I'm writing this from Phoenix as I flew back last week to finish up taxes and car maintenance/insurance/registration (ugh!).  It was quite a culture shock and I almost cried tears of joy in Trader Joes as I stared mesmerized at the rows of cheese (cheese in Mexico has a lot to be desired).  And driving my car with air conditioning after all the hot and sticky and crowded bus rides makes me fully appreciate my car.

 

Tomorrow I am back in Mexico and we plan on leaving for the really big sail later this week after checking out of Mexico.  Puddle Jumpers are now leaving daily.  It is hard to believe that Dave and I have now been in Mexico over four months as the time has flown! We are both though ready to move on and discover the South Pacific and all the new adventures and experiences awaiting us.  Stay tuned…

Monday, February 24, 2014

Almost Ready?

Well, Dave and I have been working like crazy to get our final preparations completed before the big jump to the South Pacific. Barring any more boat breakdowns, we feel as though we are almost ready as our short list is getting very short at this point. Gail will be going to Arizona next week to visit the kids and finish last minute things like taxes (ugh!) and car maintenance (double ugh!). Upon her return to Puerto Vallarta, final things will be last minute provisioning and last chance laundry before we check out of the country. We are hoping for a departure date of March 15th, give or take a few days and weather considerations. We are then hoping for a three week passage, although closer to four weeks may be more realistic. And then our next stage of this journey begins in French Polynesia - first stop Marquesas!

Even though we have been very busy with the boat, we have found time to visit the Bay area. We stopped at several local places on the way down including Chacala and Matanchen. We have spent most of our time in La Cruz, which seems to be the local cruiser hang out in a small town with local restaurants, farmers markets, etc. For the first time in six months, Gail was more than forty feet from Dave when she and a friend, Sue, escaped to, or rather enjoyed the nearby town of Bucerias for a ladies event of local shopping and dining. Very fun!

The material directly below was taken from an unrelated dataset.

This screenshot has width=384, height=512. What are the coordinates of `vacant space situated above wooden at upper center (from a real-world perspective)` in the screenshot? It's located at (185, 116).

We are currently in Paradise Village in Nuevo Vallarta, which does not really seem like Mexico, but American tourism at its best. They really know how to entertain us "gringos" here with lots and lots of food and drink, water activities, and entertainment such as dancing. But probably the best thing of all has been the whales. We are still astounded by the number of humpback whales that exist in this bay and in such relatively shallow water. It is commonplace to see them mating, breaching, and best of all listening to their songs through the water in the late evening!

Check out the other pictures on this site for our Banderas Bay experiences...

Sunday, February 2, 2014

We Have Arrived - Banderas Bay

We have arrived! Banderas Bay which includes the towns of Punta De Mita, La Cruz, Nuevo Vallarta and Puerto Vallarta is our final resting place for the next five weeks until the really big 3,000 mile crossing to the South Pacific in March. Next stop Marquesas Islands!

See below picture for Dave's latest fish story for the day on our way here. Looked like it was going to be a big one.... So glad it wasn't a Mahi Mahi but one of the local prevalent "Bonito" fish or Skipjack with the red flesh. Apparently the larger local fish like this Bonito. As we were trying to deal with the fish, slow the boat down by sail in 20 knot winds as we were rounding the point to come in to Punta De Mita, almost hit another whale which again dived at the last minute! Never a dull moment...

Banderas Bay is teeming with sea life and the whales are all around. Yesterday, we were out in the bay doing some whale watching with other boats and even one person was in a dinghy. We saw quite a few whales and then finally saw a breaching whale! Last night, we kept hearing a sound under the boat and then discovered it was the whales again - way cool!

Today is Super Bowl Sunday. I won't discuss who we are rooting for, but we will be at the Marina Clubhouse along with some of our new friends for the all you can eat wings and ribs (along with all you can drink) for 200 pesos. What a deal! Wishing all our family and friends a happy and safe Super Bowl from here in La Cruz, Mexico.